■ WHAT THE TASK REQUIRES
Copy every line of the entries that includes the word "pinky".

=== Begin Enclosure ===

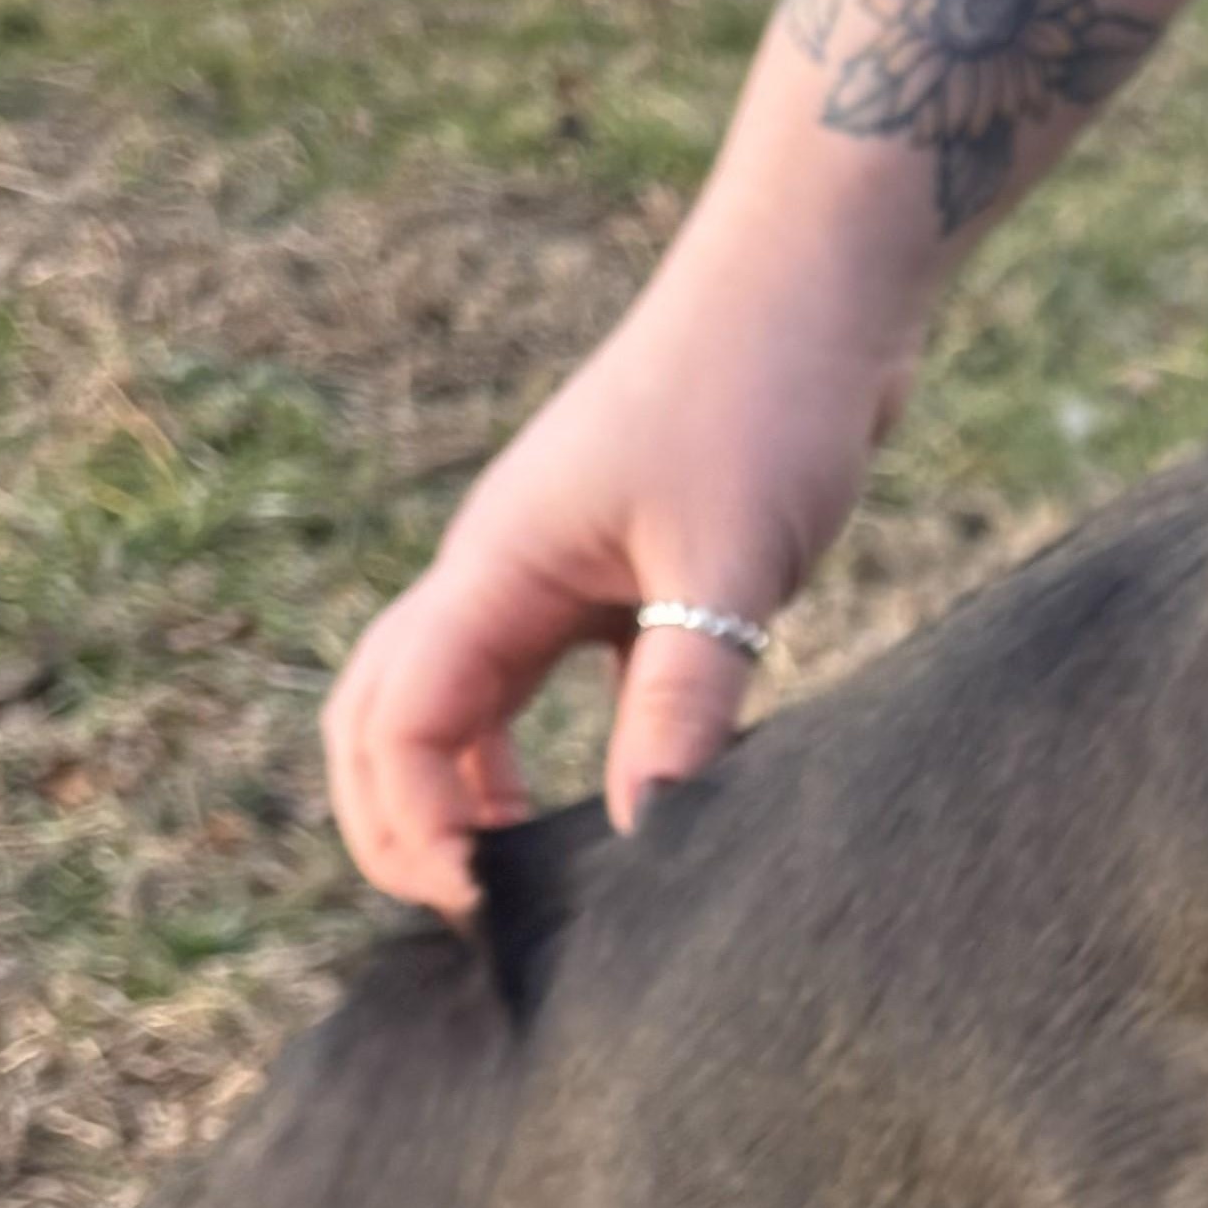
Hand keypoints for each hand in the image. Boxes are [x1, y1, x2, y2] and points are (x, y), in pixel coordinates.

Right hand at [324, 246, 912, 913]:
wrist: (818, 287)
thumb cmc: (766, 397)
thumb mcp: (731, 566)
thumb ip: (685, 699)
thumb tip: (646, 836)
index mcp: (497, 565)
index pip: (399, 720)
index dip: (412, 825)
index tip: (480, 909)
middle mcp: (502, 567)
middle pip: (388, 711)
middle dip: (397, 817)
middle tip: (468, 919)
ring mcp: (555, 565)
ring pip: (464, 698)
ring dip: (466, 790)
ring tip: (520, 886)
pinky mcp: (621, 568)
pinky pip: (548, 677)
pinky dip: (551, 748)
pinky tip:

=== End Enclosure ===

■ ANSWER
pinky mcp: (621, 568)
pinky pip: (548, 677)
pinky dip: (551, 748)
pinky tip:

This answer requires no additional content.